#### WHAT THE TASK REQUIRES:
Within the records that follow, find every line containing the string "Rendered". Copy those lines.

#### GIVEN DATA:

-*-*-

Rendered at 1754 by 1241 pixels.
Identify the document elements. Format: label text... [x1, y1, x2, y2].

-*-*-

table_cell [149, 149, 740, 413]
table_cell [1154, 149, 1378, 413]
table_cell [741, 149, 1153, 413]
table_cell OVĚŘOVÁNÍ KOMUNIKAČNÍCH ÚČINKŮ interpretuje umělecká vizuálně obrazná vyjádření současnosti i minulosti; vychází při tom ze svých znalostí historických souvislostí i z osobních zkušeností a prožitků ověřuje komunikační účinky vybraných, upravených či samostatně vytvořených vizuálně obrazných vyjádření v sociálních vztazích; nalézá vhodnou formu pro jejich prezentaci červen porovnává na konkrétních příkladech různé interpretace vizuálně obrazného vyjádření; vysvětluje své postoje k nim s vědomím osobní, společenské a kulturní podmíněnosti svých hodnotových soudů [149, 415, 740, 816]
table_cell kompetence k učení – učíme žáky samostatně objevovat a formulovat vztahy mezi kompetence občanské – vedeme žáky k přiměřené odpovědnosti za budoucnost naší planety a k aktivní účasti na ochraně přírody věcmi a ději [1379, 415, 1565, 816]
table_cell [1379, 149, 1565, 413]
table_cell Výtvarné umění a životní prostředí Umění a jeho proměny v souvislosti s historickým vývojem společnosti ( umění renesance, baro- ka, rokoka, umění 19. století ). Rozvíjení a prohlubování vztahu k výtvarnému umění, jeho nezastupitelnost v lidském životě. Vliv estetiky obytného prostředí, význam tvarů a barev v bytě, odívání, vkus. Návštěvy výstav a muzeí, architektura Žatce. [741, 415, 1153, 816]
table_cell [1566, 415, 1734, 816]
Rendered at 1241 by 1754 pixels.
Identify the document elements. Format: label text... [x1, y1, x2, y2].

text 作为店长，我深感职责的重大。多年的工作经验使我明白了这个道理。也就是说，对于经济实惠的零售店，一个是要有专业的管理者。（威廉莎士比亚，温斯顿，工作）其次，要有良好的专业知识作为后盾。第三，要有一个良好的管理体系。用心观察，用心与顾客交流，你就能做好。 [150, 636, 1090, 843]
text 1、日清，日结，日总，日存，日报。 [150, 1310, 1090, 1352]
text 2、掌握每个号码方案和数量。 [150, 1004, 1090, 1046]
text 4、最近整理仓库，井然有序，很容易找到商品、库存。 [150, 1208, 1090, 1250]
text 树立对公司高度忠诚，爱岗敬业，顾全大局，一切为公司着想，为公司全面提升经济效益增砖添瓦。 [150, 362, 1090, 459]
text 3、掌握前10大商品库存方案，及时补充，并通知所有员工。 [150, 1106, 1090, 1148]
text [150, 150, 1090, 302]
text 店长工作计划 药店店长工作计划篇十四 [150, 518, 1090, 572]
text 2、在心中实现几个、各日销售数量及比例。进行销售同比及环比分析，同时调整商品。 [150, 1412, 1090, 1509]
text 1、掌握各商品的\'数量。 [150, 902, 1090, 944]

-*-*-

#### ANSWER FOR THE TASK:
Rendered at 1754 by 1241 pixels.
Rendered at 1241 by 1754 pixels.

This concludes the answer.